Today, Public Knowledge filed an amici curiae brief in the Supreme Court case Commil v. Cisco. The case deals with whether Cisco violated Commil’s patents by inducing others to infringe them. The brief, which was joined by five other organizations, urges the Supreme Court to act carefully to protect new and emerging technology companies, products and services.
The following may be attributed to Charles Duan, Director of Public Knowledge’s Patent Reform Project:
“If you use a cell phone, listen to streaming music, read ebooks or use any computer technology today, then you should pay attention to this case. It may seem to only be about patents, but granting Commil’s request would result in a wrong decision that could easily spill into copyright law, with devastating effects for all our favorite technologies.

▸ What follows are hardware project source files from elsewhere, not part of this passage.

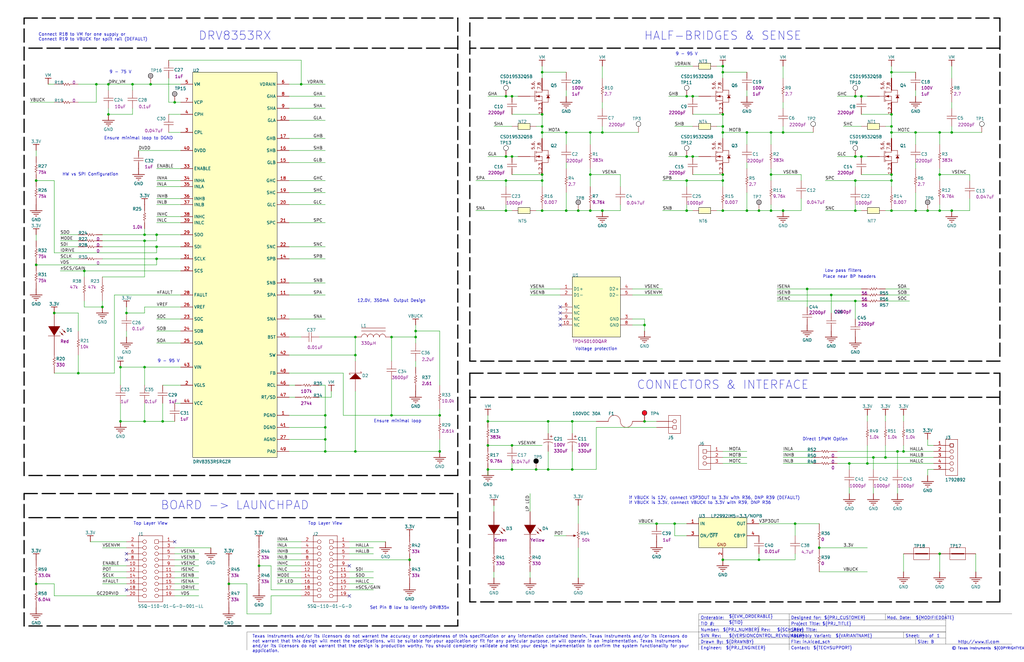
<source format=kicad_sch>
(kicad_sch
	(version 20250114)
	(generator "eeschema")
	(generator_version "9.0")
	(uuid "fda7fe9f-b3c4-4b7b-9078-fb7fdeb99b92")
	(paper "User" 431.8 279.4)
	(title_block
		(date "Not shown in title block")
		(rev "Use project parameter SCH_Rev")
		(company "Not shown in title block")
	)
	
	(text "${TITLE}"
		(exclude_from_sim no)
		(at 345.694 266.7 0)
		(effects
			(font
				(size 1.27 1.27)
			)
			(justify left bottom)
		)
		(uuid "01a11cd2-cec8-4e38-be70-fd62bfa0a155")
	)
	(text "TID #:"
		(exclude_from_sim no)
		(at 295.402 264.16 0)
		(effects
			(font
				(size 1.27 1.27)
			)
			(justify left bottom)
		)
		(uuid "06936f5a-bf71-47b9-a55f-d8832cc2c5ab")
	)
	(text "Assembly Variant:"
		(exclude_from_sim no)
		(at 333.502 269.24 0)
		(effects
			(font
				(size 1.27 1.27)
			)
			(justify left bottom)
		)
		(uuid "090a8cd8-3b12-48f2-ba41-a8631af0a154")
	)
	(text "Sheet Title:"
		(exclude_from_sim no)
		(at 333.502 266.7 0)
		(effects
			(font
				(size 1.27 1.27)
			)
			(justify left bottom)
		)
		(uuid "14c19295-220e-4760-ab7e-efaa18177c2f")
	)
	(text "${#}"
		(exclude_from_sim no)
		(at 388.62 269.24 0)
		(effects
			(font
				(size 1.27 1.27)
			)
			(justify left bottom)
		)
		(uuid "174afe9e-3f51-4fa9-88af-d97d694bb5a1")
	)
	(text "of"
		(exclude_from_sim no)
		(at 391.668 269.24 0)
		(effects
			(font
				(size 1.27 1.27)
			)
			(justify left bottom)
		)
		(uuid "1c85947d-9dbb-4430-b186-353495926417")
	)
	(text "BOARD -> LAUNCHPAD"
		(exclude_from_sim no)
		(at 99.06 213.36 0)
		(effects
			(font
				(size 3.556 3.556)
			)
		)
		(uuid "1dab30d9-41d5-4960-83f3-1de99c22863b")
	)
	(text "${FILENAME}"
		(exclude_from_sim no)
		(at 338.328 271.78 0)
		(effects
			(font
				(size 1.27 1.27)
			)
			(justify left bottom)
		)
		(uuid "1fa8298c-bcda-4305-9c96-72280d8fbffc")
	)
	(text "${PRJ_CUST
... [3411141 chars truncated]
</source>
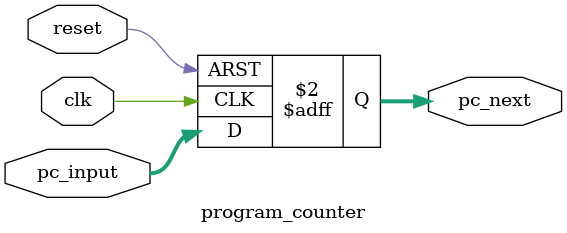
<source format=v>
`timescale 1ns / 1ps


module program_counter(clk, reset, pc_input, pc_next);
input clk, reset;
input [31:0] pc_input;
output reg [31:0] pc_next;


always @(posedge clk, posedge reset)
begin
       if(reset)
       pc_next <= 32'h0;
       else
       pc_next <= pc_input;
   
end

endmodule

</source>
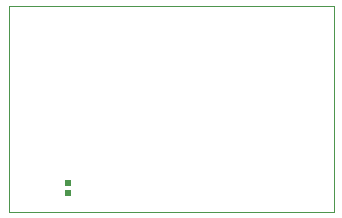
<source format=gbr>
G04 PROTEUS GERBER X2 FILE*
%TF.GenerationSoftware,Labcenter,Proteus,8.17-SP2-Build37159*%
%TF.CreationDate,2025-10-11T08:53:27+00:00*%
%TF.FileFunction,Paste,Top*%
%TF.FilePolarity,Positive*%
%TF.Part,Single*%
%TF.SameCoordinates,{a55e4d6c-05e1-4aca-87d3-cb5da3fea1e9}*%
%FSLAX45Y45*%
%MOMM*%
G01*
%TA.AperFunction,Material*%
%ADD21R,0.609600X0.609600*%
%TA.AperFunction,Profile*%
%ADD16C,0.101600*%
%TD.AperFunction*%
D21*
X-2250000Y+250000D03*
X-2250000Y+160000D03*
D16*
X-2750000Y+0D02*
X+0Y+0D01*
X+0Y+1750000D01*
X-2750000Y+1750000D01*
X-2750000Y+0D01*
M02*

</source>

“Commil is arguing that if it sends a company a letter merely alleging that the company’s products can be used to infringe one of their patents, then that company can be automatically liable for a type of infringement called ‘inducement.’ But inducement of infringement isn’t unique to patent law. It was imported into copyright law in the 2005 case MGM v. Grokster, and has been used to take down peer-to-peer networking services ever since.

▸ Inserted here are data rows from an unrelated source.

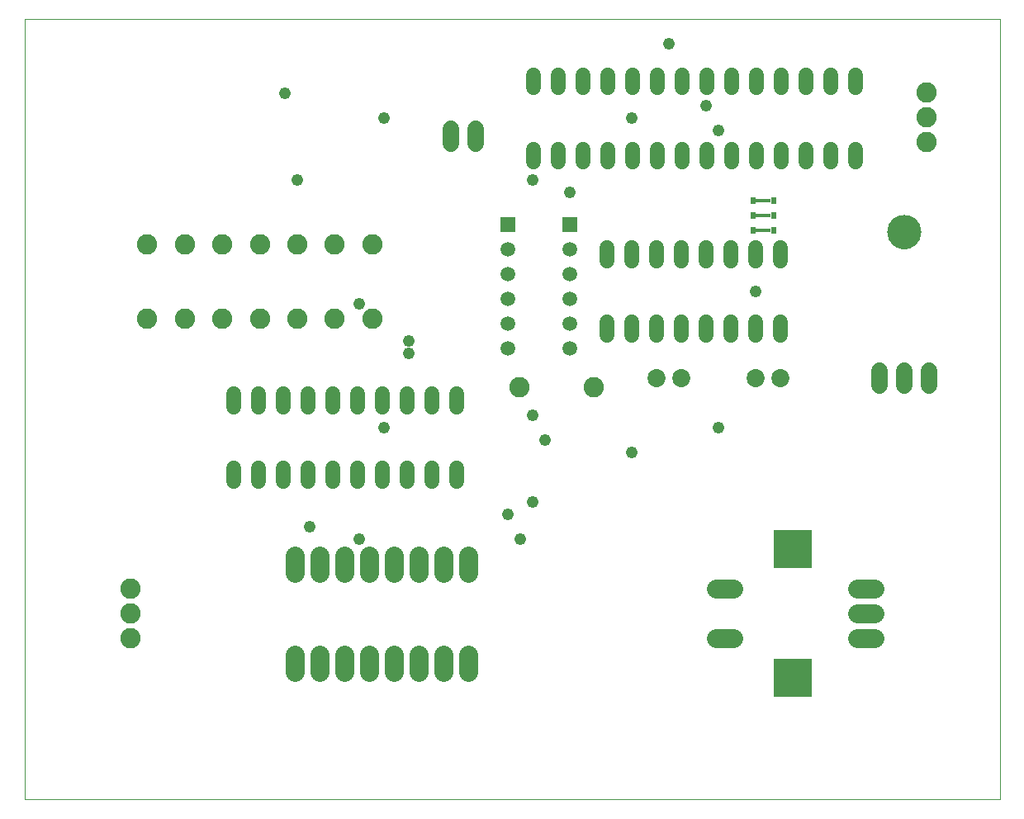
<source format=gts>
G75*
G70*
%OFA0B0*%
%FSLAX24Y24*%
%IPPOS*%
%LPD*%
%AMOC8*
5,1,8,0,0,1.08239X$1,22.5*
%
%ADD10C,0.0000*%
%ADD11C,0.0600*%
%ADD12C,0.0780*%
%ADD13R,0.0595X0.0595*%
%ADD14C,0.0595*%
%ADD15C,0.0820*%
%ADD16R,0.1580X0.1580*%
%ADD17C,0.0680*%
%ADD18C,0.1380*%
%ADD19R,0.0197X0.0315*%
%ADD20R,0.0630X0.0157*%
%ADD21C,0.0730*%
%ADD22C,0.0480*%
D10*
X000100Y000100D02*
X000100Y031596D01*
X039470Y031596D01*
X039470Y000100D01*
X000100Y000100D01*
X034950Y023000D02*
X034952Y023050D01*
X034958Y023100D01*
X034968Y023150D01*
X034981Y023198D01*
X034998Y023246D01*
X035019Y023292D01*
X035043Y023336D01*
X035071Y023378D01*
X035102Y023418D01*
X035136Y023455D01*
X035173Y023490D01*
X035212Y023521D01*
X035253Y023550D01*
X035297Y023575D01*
X035343Y023597D01*
X035390Y023615D01*
X035438Y023629D01*
X035487Y023640D01*
X035537Y023647D01*
X035587Y023650D01*
X035638Y023649D01*
X035688Y023644D01*
X035738Y023635D01*
X035786Y023623D01*
X035834Y023606D01*
X035880Y023586D01*
X035925Y023563D01*
X035968Y023536D01*
X036008Y023506D01*
X036046Y023473D01*
X036081Y023437D01*
X036114Y023398D01*
X036143Y023357D01*
X036169Y023314D01*
X036192Y023269D01*
X036211Y023222D01*
X036226Y023174D01*
X036238Y023125D01*
X036246Y023075D01*
X036250Y023025D01*
X036250Y022975D01*
X036246Y022925D01*
X036238Y022875D01*
X036226Y022826D01*
X036211Y022778D01*
X036192Y022731D01*
X036169Y022686D01*
X036143Y022643D01*
X036114Y022602D01*
X036081Y022563D01*
X036046Y022527D01*
X036008Y022494D01*
X035968Y022464D01*
X035925Y022437D01*
X035880Y022414D01*
X035834Y022394D01*
X035786Y022377D01*
X035738Y022365D01*
X035688Y022356D01*
X035638Y022351D01*
X035587Y022350D01*
X035537Y022353D01*
X035487Y022360D01*
X035438Y022371D01*
X035390Y022385D01*
X035343Y022403D01*
X035297Y022425D01*
X035253Y022450D01*
X035212Y022479D01*
X035173Y022510D01*
X035136Y022545D01*
X035102Y022582D01*
X035071Y022622D01*
X035043Y022664D01*
X035019Y022708D01*
X034998Y022754D01*
X034981Y022802D01*
X034968Y022850D01*
X034958Y022900D01*
X034952Y022950D01*
X034950Y023000D01*
D11*
X033647Y025840D02*
X033647Y026360D01*
X032647Y026360D02*
X032647Y025840D01*
X031647Y025840D02*
X031647Y026360D01*
X030647Y026360D02*
X030647Y025840D01*
X029647Y025840D02*
X029647Y026360D01*
X028647Y026360D02*
X028647Y025840D01*
X027647Y025840D02*
X027647Y026360D01*
X026647Y026360D02*
X026647Y025840D01*
X025647Y025840D02*
X025647Y026360D01*
X024647Y026360D02*
X024647Y025840D01*
X023647Y025840D02*
X023647Y026360D01*
X022647Y026360D02*
X022647Y025840D01*
X021647Y025840D02*
X021647Y026360D01*
X020647Y026360D02*
X020647Y025840D01*
X020647Y028840D02*
X020647Y029360D01*
X021647Y029360D02*
X021647Y028840D01*
X022647Y028840D02*
X022647Y029360D01*
X023647Y029360D02*
X023647Y028840D01*
X024647Y028840D02*
X024647Y029360D01*
X025647Y029360D02*
X025647Y028840D01*
X026647Y028840D02*
X026647Y029360D01*
X027647Y029360D02*
X027647Y028840D01*
X028647Y028840D02*
X028647Y029360D01*
X029647Y029360D02*
X029647Y028840D01*
X030647Y028840D02*
X030647Y029360D01*
X031647Y029360D02*
X031647Y028840D01*
X032647Y028840D02*
X032647Y029360D01*
X033647Y029360D02*
X033647Y028840D01*
X030616Y022376D02*
X030616Y021856D01*
X029616Y021856D02*
X029616Y022376D01*
X028616Y022376D02*
X028616Y021856D01*
X027616Y021856D02*
X027616Y022376D01*
X026616Y022376D02*
X026616Y021856D01*
X025616Y021856D02*
X025616Y022376D01*
X024616Y022376D02*
X024616Y021856D01*
X023616Y021856D02*
X023616Y022376D01*
X023616Y019376D02*
X023616Y018856D01*
X024616Y018856D02*
X024616Y019376D01*
X025616Y019376D02*
X025616Y018856D01*
X026616Y018856D02*
X026616Y019376D01*
X027616Y019376D02*
X027616Y018856D01*
X028616Y018856D02*
X028616Y019376D01*
X029616Y019376D02*
X029616Y018856D01*
X030616Y018856D02*
X030616Y019376D01*
X017553Y016470D02*
X017553Y015950D01*
X016553Y015950D02*
X016553Y016470D01*
X015553Y016470D02*
X015553Y015950D01*
X014553Y015950D02*
X014553Y016470D01*
X013553Y016470D02*
X013553Y015950D01*
X012553Y015950D02*
X012553Y016470D01*
X011553Y016470D02*
X011553Y015950D01*
X010553Y015950D02*
X010553Y016470D01*
X009553Y016470D02*
X009553Y015950D01*
X008553Y015950D02*
X008553Y016470D01*
X008553Y013470D02*
X008553Y012950D01*
X009553Y012950D02*
X009553Y013470D01*
X010553Y013470D02*
X010553Y012950D01*
X011553Y012950D02*
X011553Y013470D01*
X012553Y013470D02*
X012553Y012950D01*
X013553Y012950D02*
X013553Y013470D01*
X014553Y013470D02*
X014553Y012950D01*
X015553Y012950D02*
X015553Y013470D01*
X016553Y013470D02*
X016553Y012950D01*
X017553Y012950D02*
X017553Y013470D01*
D12*
X018021Y009950D02*
X018021Y009250D01*
X017021Y009250D02*
X017021Y009950D01*
X016021Y009950D02*
X016021Y009250D01*
X015021Y009250D02*
X015021Y009950D01*
X014021Y009950D02*
X014021Y009250D01*
X013021Y009250D02*
X013021Y009950D01*
X012021Y009950D02*
X012021Y009250D01*
X011021Y009250D02*
X011021Y009950D01*
X011021Y005950D02*
X011021Y005250D01*
X012021Y005250D02*
X012021Y005950D01*
X013021Y005950D02*
X013021Y005250D01*
X014021Y005250D02*
X014021Y005950D01*
X015021Y005950D02*
X015021Y005250D01*
X016021Y005250D02*
X016021Y005950D01*
X017021Y005950D02*
X017021Y005250D01*
X018021Y005250D02*
X018021Y005950D01*
X028000Y006600D02*
X028700Y006600D01*
X028700Y008600D02*
X028000Y008600D01*
X033700Y008600D02*
X034400Y008600D01*
X034400Y007600D02*
X033700Y007600D01*
X033700Y006600D02*
X034400Y006600D01*
D13*
X022100Y023313D03*
X019600Y023313D03*
D14*
X019600Y022313D03*
X019600Y021313D03*
X019600Y020313D03*
X019600Y019313D03*
X019600Y018313D03*
X022100Y018313D03*
X022100Y019313D03*
X022100Y020313D03*
X022100Y021313D03*
X022100Y022313D03*
D15*
X023069Y016757D03*
X020069Y016757D03*
X014147Y019506D03*
X012631Y019506D03*
X011116Y019506D03*
X009600Y019506D03*
X008084Y019506D03*
X006569Y019506D03*
X005053Y019506D03*
X005053Y022506D03*
X006569Y022506D03*
X008084Y022506D03*
X009600Y022506D03*
X011116Y022506D03*
X012631Y022506D03*
X014147Y022506D03*
X004368Y008600D03*
X004368Y007600D03*
X004368Y006600D03*
X036517Y026659D03*
X036517Y027659D03*
X036517Y028659D03*
D16*
X031100Y010200D03*
X031100Y005000D03*
D17*
X034600Y016800D02*
X034600Y017400D01*
X035600Y017400D02*
X035600Y016800D01*
X036600Y016800D02*
X036600Y017400D01*
X018317Y026572D02*
X018317Y027172D01*
X017317Y027172D02*
X017317Y026572D01*
D18*
X035600Y023000D03*
D19*
X030340Y023088D03*
X030340Y023679D03*
X030340Y024269D03*
X029513Y024269D03*
X029513Y023679D03*
X029513Y023088D03*
D20*
X029927Y023088D03*
X029927Y023679D03*
X029927Y024269D03*
D21*
X029600Y017100D03*
X030600Y017100D03*
X026600Y017100D03*
X025600Y017100D03*
D22*
X028100Y015100D03*
X024600Y014100D03*
X021100Y014600D03*
X020600Y015600D03*
X020600Y012100D03*
X019600Y011600D03*
X020100Y010600D03*
X014600Y015100D03*
X015600Y018100D03*
X015600Y018600D03*
X013600Y020100D03*
X011100Y025100D03*
X014600Y027600D03*
X010600Y028600D03*
X020600Y025100D03*
X022100Y024600D03*
X024600Y027600D03*
X027600Y028100D03*
X028100Y027100D03*
X026100Y030600D03*
X029600Y020600D03*
X013600Y010600D03*
X011600Y011100D03*
M02*

</source>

“When the Supreme Court decided Grokster, it very carefully limited this idea of inducement to only affect bad actors. But the sending-a-letter inducement that Commil asks for is much more expansive, and could turn every new technology into a copyright infringement inducer.
“Our brief thus urges the Court to avoid this sort of result that could grind all innovation and technology to a halt by rejecting Commil’s proposal to expand infringement.”
Other brief signatories include R Street Institute, the American Library Association, the Association of Research Libraries, the Association of College and Research Libraries and the Center for Democracy and Technology.